The medical data collected by DeepMind was aimed at the development of a Stream APP, which informed doctors and nurses of possible renal lesions in patients. However, the government, as stated by the Office of the Information Commissioner 2 years ago, did not support this process.

At the time, it was ruled that the transfer of 1.6 million medical records to DeepMind was illegal since patients had not been informed about what would be done with their data. Despite this, several of the existing contracts with DeepMind and the various NHS trusts have been renewed, this time with Google.
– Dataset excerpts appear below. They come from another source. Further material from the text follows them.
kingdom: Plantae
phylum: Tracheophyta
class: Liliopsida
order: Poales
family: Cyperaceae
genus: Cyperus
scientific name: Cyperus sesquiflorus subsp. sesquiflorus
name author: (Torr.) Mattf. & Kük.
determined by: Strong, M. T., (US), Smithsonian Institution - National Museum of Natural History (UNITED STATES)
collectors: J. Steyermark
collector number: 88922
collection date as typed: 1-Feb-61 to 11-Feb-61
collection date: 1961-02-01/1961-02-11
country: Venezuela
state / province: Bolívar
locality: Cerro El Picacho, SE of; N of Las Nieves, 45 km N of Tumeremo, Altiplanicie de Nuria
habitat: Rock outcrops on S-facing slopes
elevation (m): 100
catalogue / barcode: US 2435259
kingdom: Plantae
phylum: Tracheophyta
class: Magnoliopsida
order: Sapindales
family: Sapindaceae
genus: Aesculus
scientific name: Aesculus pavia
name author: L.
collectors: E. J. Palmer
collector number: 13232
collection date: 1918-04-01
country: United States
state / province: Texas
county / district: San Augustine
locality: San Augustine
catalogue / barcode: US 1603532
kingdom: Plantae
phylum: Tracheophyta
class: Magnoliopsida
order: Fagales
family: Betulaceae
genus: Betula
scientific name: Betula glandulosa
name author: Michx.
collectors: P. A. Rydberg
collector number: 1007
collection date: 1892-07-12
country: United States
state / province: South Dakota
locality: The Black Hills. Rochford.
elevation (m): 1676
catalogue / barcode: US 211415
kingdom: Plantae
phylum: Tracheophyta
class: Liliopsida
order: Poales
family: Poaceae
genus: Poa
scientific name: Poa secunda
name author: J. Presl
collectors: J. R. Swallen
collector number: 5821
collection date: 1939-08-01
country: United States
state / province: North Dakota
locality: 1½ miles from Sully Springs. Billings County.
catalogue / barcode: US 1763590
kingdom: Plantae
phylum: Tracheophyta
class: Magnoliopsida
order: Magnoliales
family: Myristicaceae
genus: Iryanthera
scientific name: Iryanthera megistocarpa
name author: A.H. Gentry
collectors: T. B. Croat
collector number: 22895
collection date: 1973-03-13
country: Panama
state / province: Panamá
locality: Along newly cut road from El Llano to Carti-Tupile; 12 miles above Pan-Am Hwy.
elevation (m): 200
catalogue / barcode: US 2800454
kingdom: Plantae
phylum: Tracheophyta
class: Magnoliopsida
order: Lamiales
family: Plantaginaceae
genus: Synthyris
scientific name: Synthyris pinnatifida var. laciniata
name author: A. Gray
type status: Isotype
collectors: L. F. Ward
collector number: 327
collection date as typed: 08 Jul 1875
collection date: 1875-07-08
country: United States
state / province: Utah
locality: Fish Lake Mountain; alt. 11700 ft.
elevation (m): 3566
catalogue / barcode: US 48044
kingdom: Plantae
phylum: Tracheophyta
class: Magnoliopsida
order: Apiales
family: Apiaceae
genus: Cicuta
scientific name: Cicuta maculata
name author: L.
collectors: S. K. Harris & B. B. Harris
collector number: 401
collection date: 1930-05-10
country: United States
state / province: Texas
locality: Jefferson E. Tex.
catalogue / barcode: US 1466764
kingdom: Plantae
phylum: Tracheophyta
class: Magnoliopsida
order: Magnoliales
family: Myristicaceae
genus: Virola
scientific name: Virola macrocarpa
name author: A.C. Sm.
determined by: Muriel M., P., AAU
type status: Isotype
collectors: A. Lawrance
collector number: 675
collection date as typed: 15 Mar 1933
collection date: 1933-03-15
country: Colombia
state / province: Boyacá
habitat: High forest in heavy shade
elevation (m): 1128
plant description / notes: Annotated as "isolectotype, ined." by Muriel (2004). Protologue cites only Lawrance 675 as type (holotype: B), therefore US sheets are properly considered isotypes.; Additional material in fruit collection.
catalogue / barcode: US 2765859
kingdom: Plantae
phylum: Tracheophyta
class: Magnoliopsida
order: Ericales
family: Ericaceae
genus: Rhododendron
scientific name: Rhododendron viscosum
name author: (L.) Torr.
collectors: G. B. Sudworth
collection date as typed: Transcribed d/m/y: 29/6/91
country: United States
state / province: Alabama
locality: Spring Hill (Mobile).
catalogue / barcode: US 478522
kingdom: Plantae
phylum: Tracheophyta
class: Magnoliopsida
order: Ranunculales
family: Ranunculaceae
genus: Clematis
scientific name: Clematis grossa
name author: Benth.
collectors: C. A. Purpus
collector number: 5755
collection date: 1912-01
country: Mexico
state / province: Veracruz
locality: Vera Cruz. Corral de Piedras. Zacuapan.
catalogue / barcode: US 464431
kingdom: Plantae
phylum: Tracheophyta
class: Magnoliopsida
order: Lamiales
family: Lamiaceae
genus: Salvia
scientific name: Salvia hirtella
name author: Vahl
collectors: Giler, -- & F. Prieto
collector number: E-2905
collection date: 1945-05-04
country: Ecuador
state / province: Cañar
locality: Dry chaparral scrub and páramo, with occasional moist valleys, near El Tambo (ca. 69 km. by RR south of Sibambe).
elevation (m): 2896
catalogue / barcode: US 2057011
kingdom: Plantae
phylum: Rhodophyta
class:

However, some NHS Trust, such as Taunton and Somerset, decided not to participate in the Stream APP. The Yeovil trust directly canceled the agreement with Google, since “they don’t see meaning in the contract if they won’t implement Streams.”

The scope of the agreements between the NHS and Google

The agreements with Google set a precedent, becoming the first US Company to receive medical data from the NHS. Google would seek to continue the work done by DeepMind, so they absorbed the research carried out in London by the company and dissolved a group of experts who were responsible for monitoring the medical data that was shared.

According to documents from Royal Free, among the data that would be shared with Google, includes medical history, confidential medical reports, treatments provided and other data of the person’s ethnic characteristics.

Due to the sensitivity of the information, the Department of Health and Social Assistance will be investigating to find out the causes that led Google to eliminate the panel of experts, although they did not indicate whether they got answers.

The same Department indicated that the amount of data available to the NHS is overwhelming, and can be used for major medical advances, but “everything must be done with transparency.”

The reaction of Phil Booth, coordinator of the MedConfidential group, the body responsible for ensuring the safety of medical reports, happened immediately. “If they are going to share medical reports, we as patients should know what they will be used for”, he said, reaffirming that the country’s regulations have not been effective at stopping these agreements.